When Should You Use a Pre-Lease Agreement

A pre-lease agreement is used when you want to communicate with the landlord that you intend to move into an apartment or home without actually signing any legally binding documents. Basically, it lets the landlord and you "hold" the rental property so that you have more time to prepare and figure out your decision. Remember, the key here is verbally communicating to them that you want to move in; you are not making a legally binding verbal offer.

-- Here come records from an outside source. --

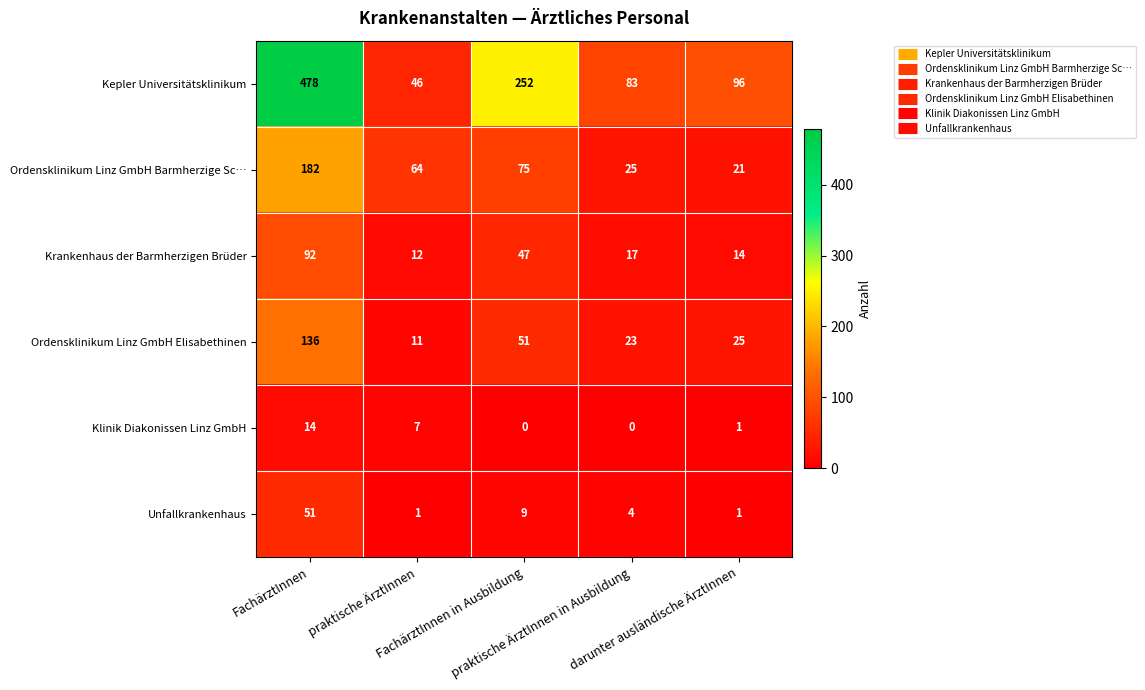

What is the greatest value displayed?

478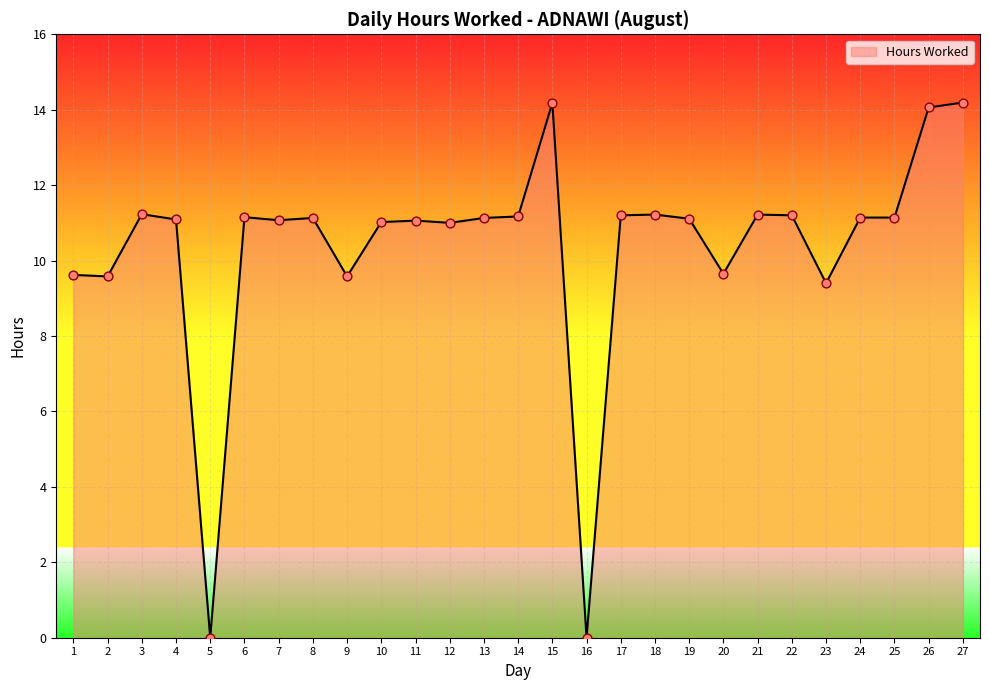

Approximately how many times larger is the value at 7 compared to 8?

1.0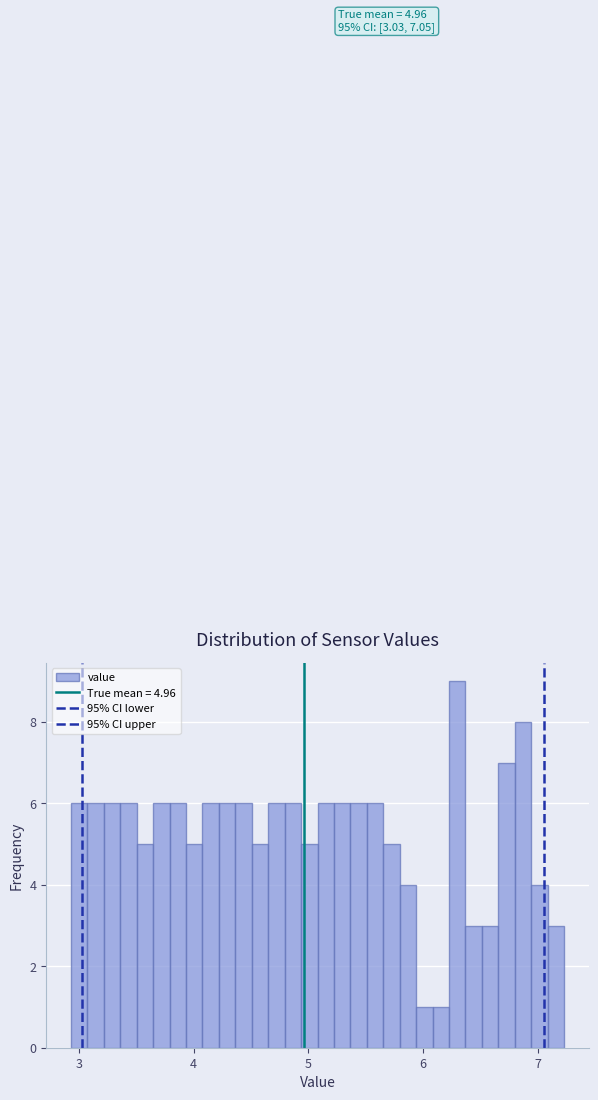

Read against the x-axis, roughly where is the centre of the tallest bar?

6.3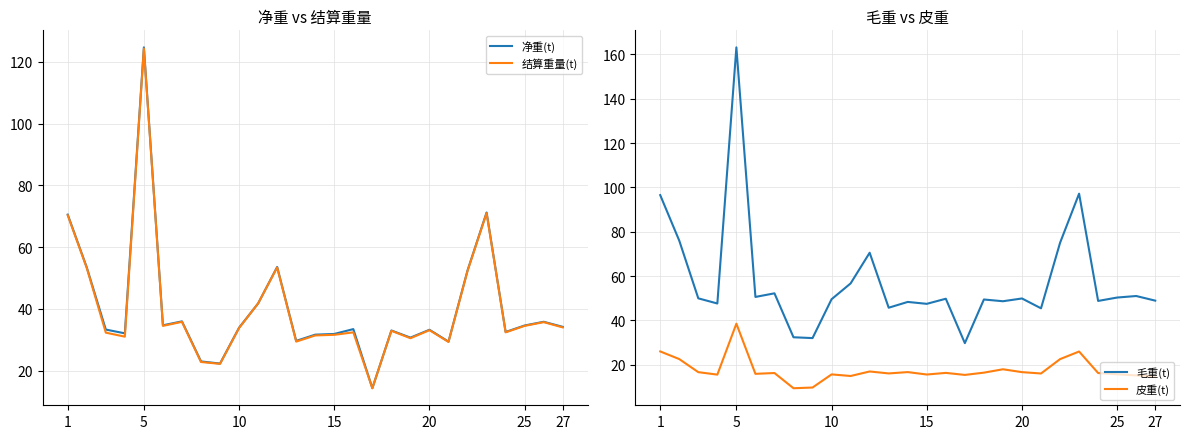

How many intersections are there between 皮重(t) and 净重(t)?

2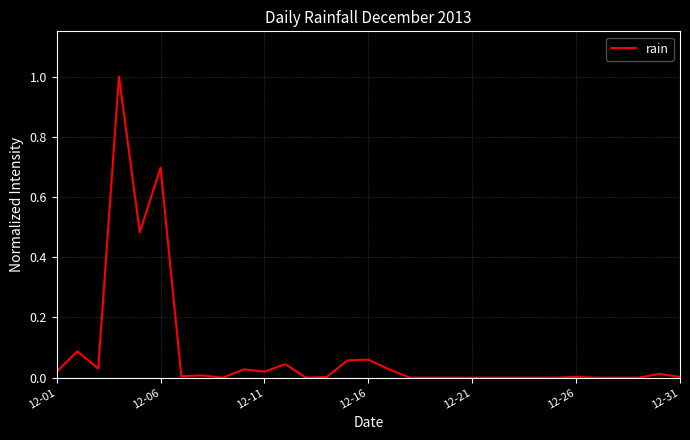

What is the greatest value displayed?

1.0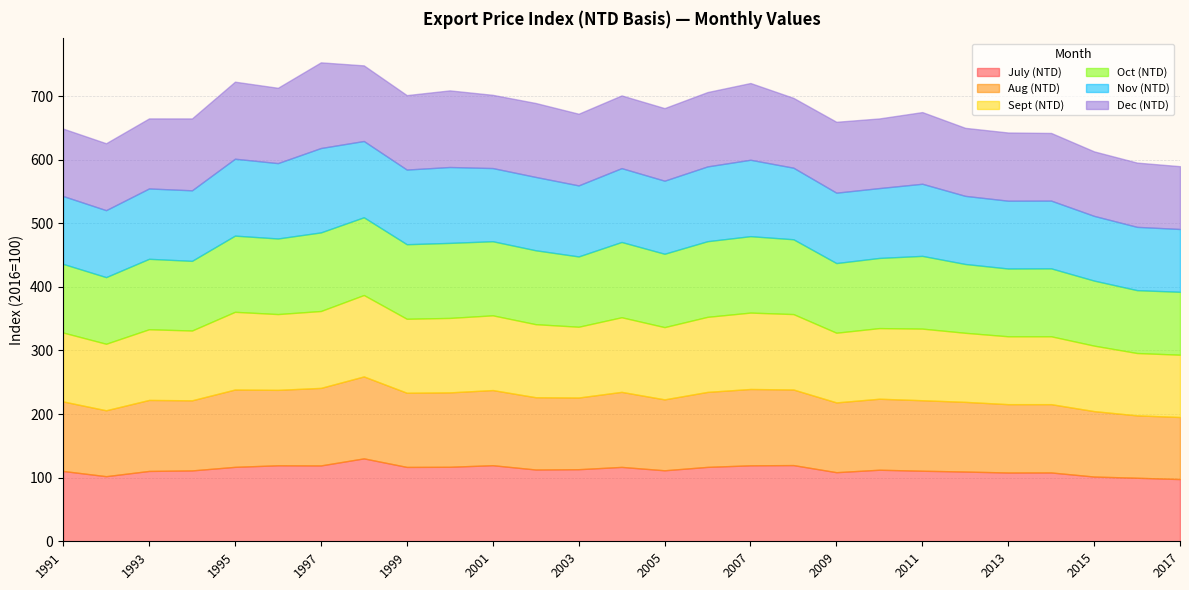

Reading left to right, transcribe all the data shown in this chart.

July (NTD): 1991=110.6	1992=102.4	1993=110.6	1994=111.4	1995=117.0	1996=119.5	1997=119.3	1998=130.4	1999=116.9	2000=117.2	2001=119.6	2002=112.9	2003=113.3	2004=117.0	2005=111.6	2006=117.0	2007=119.5	2008=119.8	2009=108.7	2010=112.5	2011=110.9	2012=109.7	2013=108.1	2014=108.2	2015=101.8	2016=99.9	2017=97.8
Aug (NTD): 1991=109.3	1992=103.6	1993=111.6	1994=110.2	1995=121.6	1996=118.6	1997=121.9	1998=128.9	1999=116.6	2000=117.0	2001=118.2	2002=113.6	2003=112.7	2004=118.0	2005=111.5	2006=117.9	2007=120.0	2008=118.8	2009=109.7	2010=111.6	2011=110.8	2012=109.6	2013=107.5	2014=107.4	2015=102.9	2016=98.1	2017=97.6
Sept (NTD): 1991=108.4	1992=104.6	1993=111.2	1994=109.8	1995=122.2	1996=119.2	1997=120.9	1998=128.0	1999=116.3	2000=117.1	2001=117.5	2002=114.9	2003=111.3	2004=117.3	2005=113.6	2006=118.0	2007=120.1	2008=118.6	2009=109.6	2010=111.1	2011=112.6	2012=108.6	2013=106.7	2014=106.7	2015=103.0	2016=98.0	2017=98.0
Oct (NTD): 1991=107.9	1992=104.8	1993=110.7	1994=109.5	1995=119.8	1996=118.8	1997=123.6	1998=122.2	1999=117.2	2000=118.0	2001=116.5	2002=116.2	2003=110.5	2004=118.3	2005=115.3	2006=118.9	2007=120.2	2008=117.6	2009=109.5	2010=110.3	2011=114.4	2012=108.2	2013=106.6	2014=106.8	2015=102.2	2016=98.9	2017=98.9
Nov (NTD): 1991=106.7	1992=105.3	1993=110.6	1994=110.9	1995=121.0	1996=118.5	1997=132.7	1998=119.9	1999=117.4	2000=119.3	2001=115.1	2002=115.3	2003=111.7	2004=116.1	2005=114.9	2006=117.6	2007=120.2	2008=112.5	2009=110.7	2010=109.9	2011=113.4	2012=107.1	2013=106.6	2014=106.5	2015=101.8	2016=99.5	2017=98.8
Dec (NTD): 1991=106.0	1992=105.2	1993=110.1	1994=113.0	1995=121.1	1996=118.4	1997=134.7	1998=118.9	1999=117.0	2000=120.5	2001=115.1	2002=116.2	2003=112.7	2004=114.3	2005=114.1	2006=116.9	2007=120.7	2008=109.8	2009=111.4	2010=109.5	2011=112.7	2012=106.9	2013=107.2	2014=106.4	2015=101.4	2016=101.0	2017=98.7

Some of the most common situations in which a pre-lease agreement is used is for students seeking housing at the beginning of a school year. Often , these students are just starting out in a new state. Maybe their parents are helping them, or they want to feel out the area before signing a lease for a year.
Another situation is for properties currently under construction. Current tenants may be aware that their lease is coming to an end within the next few months. The landlord may be having new apartments built to move into when their lease expires. But they are unsure if they will get that apartment or if they want it yet, so they can sign a pre-lease agreement to hold onto it while they make their decisions.
If these circumstances fit your situation, then you likely want to use pre-lease agreements.